Activity => Once the pictures are removed, return each record below exactly as written.
★ ★ ★
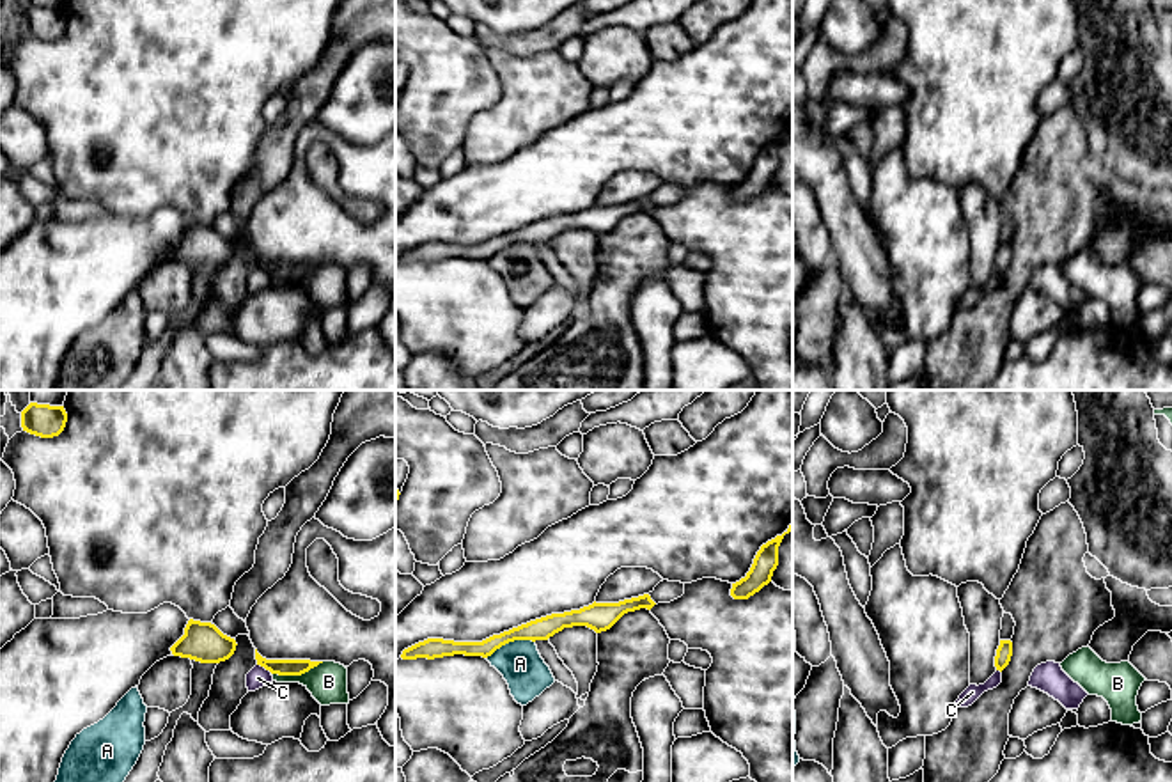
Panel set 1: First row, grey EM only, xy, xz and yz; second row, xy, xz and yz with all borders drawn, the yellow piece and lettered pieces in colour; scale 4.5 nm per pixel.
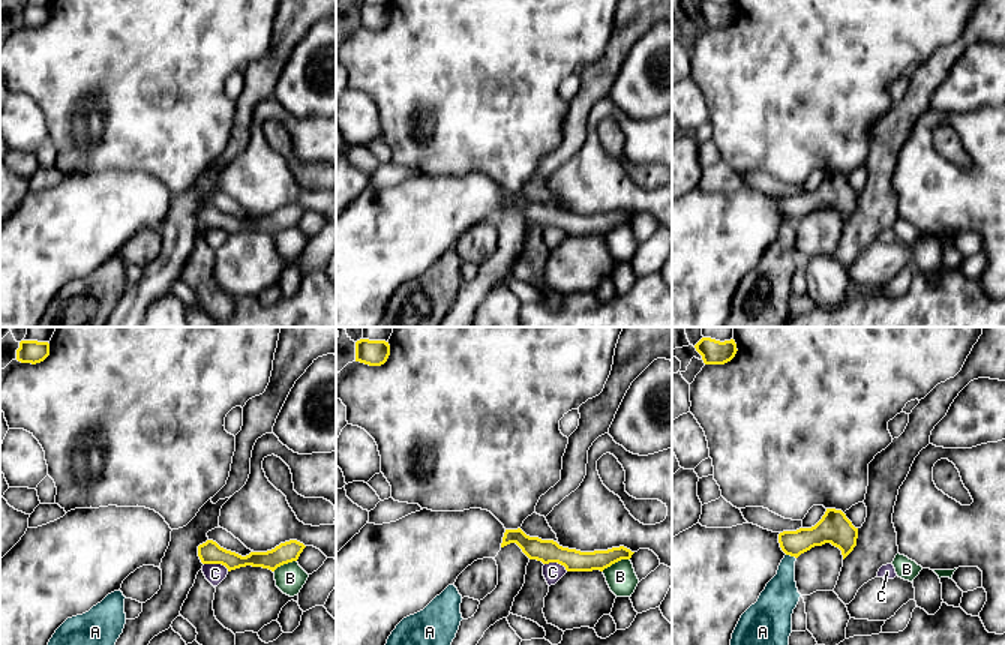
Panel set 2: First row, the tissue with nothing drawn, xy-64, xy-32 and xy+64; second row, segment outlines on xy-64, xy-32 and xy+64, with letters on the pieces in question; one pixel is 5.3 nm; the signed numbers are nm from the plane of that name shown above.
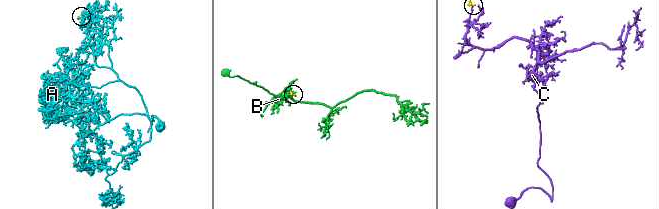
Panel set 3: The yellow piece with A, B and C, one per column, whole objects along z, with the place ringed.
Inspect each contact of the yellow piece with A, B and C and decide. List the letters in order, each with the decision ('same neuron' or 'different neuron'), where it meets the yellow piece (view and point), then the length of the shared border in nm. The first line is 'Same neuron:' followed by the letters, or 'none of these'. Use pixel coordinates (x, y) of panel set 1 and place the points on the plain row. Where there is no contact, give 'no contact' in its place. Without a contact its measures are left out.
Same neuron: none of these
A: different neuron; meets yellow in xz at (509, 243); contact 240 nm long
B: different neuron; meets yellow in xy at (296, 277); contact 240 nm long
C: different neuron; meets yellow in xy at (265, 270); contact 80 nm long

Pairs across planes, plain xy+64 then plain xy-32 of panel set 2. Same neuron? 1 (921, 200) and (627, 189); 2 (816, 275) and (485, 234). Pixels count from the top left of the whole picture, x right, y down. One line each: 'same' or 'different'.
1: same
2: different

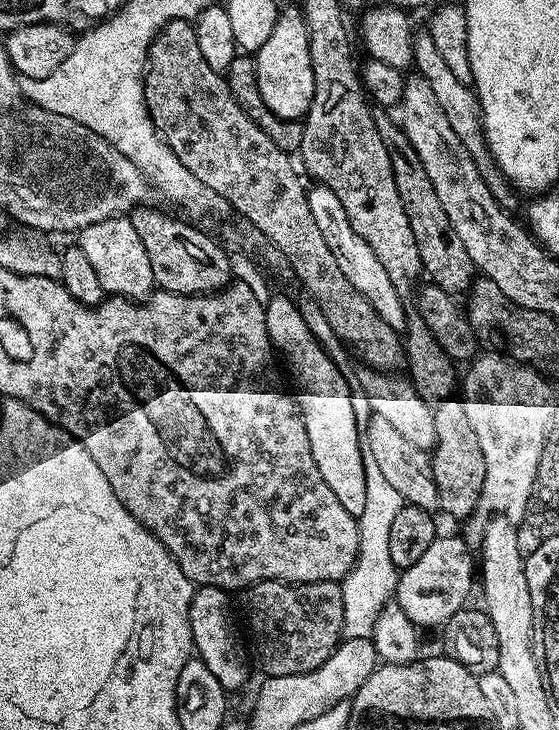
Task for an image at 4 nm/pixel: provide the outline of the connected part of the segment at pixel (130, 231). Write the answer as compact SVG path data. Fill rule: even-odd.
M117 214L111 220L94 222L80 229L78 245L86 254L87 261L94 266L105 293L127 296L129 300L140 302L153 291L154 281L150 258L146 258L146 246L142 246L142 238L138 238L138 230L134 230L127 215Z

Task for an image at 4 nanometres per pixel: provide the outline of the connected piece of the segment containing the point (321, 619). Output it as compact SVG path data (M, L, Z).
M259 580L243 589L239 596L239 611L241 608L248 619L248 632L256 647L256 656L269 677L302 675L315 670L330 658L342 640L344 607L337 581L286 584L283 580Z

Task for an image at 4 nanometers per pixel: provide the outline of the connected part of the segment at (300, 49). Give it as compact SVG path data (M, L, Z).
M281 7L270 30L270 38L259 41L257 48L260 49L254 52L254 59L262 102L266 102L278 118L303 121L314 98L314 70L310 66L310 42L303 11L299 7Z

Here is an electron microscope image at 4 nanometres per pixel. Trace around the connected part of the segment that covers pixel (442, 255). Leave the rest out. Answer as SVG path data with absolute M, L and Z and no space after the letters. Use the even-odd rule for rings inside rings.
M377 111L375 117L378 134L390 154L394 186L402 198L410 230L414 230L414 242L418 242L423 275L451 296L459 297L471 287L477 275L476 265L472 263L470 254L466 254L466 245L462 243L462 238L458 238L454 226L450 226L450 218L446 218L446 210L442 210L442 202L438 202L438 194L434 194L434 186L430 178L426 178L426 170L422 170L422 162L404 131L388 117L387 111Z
★ ★ ★
Task response =>
Panel set 1: First row, grey EM only, xy, xz and yz; second row, xy, xz and yz with all borders drawn, the yellow piece and lettered pieces in colour; scale 4.5 nm per pixel.
Panel set 2: First row, the tissue with nothing drawn, xy-64, xy-32 and xy+64; second row, segment outlines on xy-64, xy-32 and xy+64, with letters on the pieces in question; one pixel is 5.3 nm; the signed numbers are nm from the plane of that name shown above.
Panel set 3: The yellow piece with A, B and C, one per column, whole objects along z, with the place ringed.
Inspect each contact of the yellow piece with A, B and C and decide. List the letters in order, each with the decision ('same neuron' or 'different neuron'), where it meets the yellow piece (view and point), then the length of the shared border in nm. The first line is 'Same neuron:' followed by the letters, or 'none of these'. Use pixel coordinates (x, y) of panel set 1 and place the points on the plain row. Where there is no contact, give 'no contact' in its place. Without a contact its measures are left out.
Same neuron: none of these
A: different neuron; meets yellow in xz at (509, 243); contact 240 nm long
B: different neuron; meets yellow in xy at (296, 277); contact 240 nm long
C: different neuron; meets yellow in xy at (265, 270); contact 80 nm long

Pairs across planes, plain xy+64 then plain xy-32 of panel set 2. Same neuron? 1 (921, 200) and (627, 189); 2 (816, 275) and (485, 234). Pixels count from the top left of the whole picture, x right, y down. One line each: 'same' or 'different'.
1: same
2: different

Task for an image at 4 nm/pixel: provide the outline of the connected part of the segment at pixel (130, 231). Write the answer as compact SVG path data. Fill rule: even-odd.
M117 214L111 220L94 222L80 229L78 245L86 254L87 261L94 266L105 293L127 296L129 300L140 302L153 291L154 281L150 258L146 258L146 246L142 246L142 238L138 238L138 230L134 230L127 215Z

Task for an image at 4 nanometres per pixel: provide the outline of the connected piece of the segment containing the point (321, 619). Output it as compact SVG path data (M, L, Z).
M259 580L243 589L239 596L239 611L241 608L248 619L248 632L256 647L256 656L269 677L302 675L315 670L330 658L342 640L344 607L337 581L286 584L283 580Z

Task for an image at 4 nanometers per pixel: provide the outline of the connected part of the segment at (300, 49). Give it as compact SVG path data (M, L, Z).
M281 7L270 30L270 38L259 41L257 48L260 49L254 52L254 59L262 102L266 102L278 118L303 121L314 98L314 70L310 66L310 42L303 11L299 7Z

Here is an electron microscope image at 4 nanometres per pixel. Trace around the connected part of the segment that covers pixel (442, 255). Leave the rest out. Answer as SVG path data with absolute M, L and Z and no space after the letters. Use the even-odd rule for rings inside rings.
M377 111L375 117L378 134L390 154L394 186L402 198L410 230L414 230L414 242L418 242L423 275L451 296L459 297L471 287L477 275L476 265L472 263L470 254L466 254L466 245L462 243L462 238L458 238L454 226L450 226L450 218L446 218L446 210L442 210L442 202L438 202L438 194L434 194L434 186L430 178L426 178L426 170L422 170L422 162L404 131L388 117L387 111Z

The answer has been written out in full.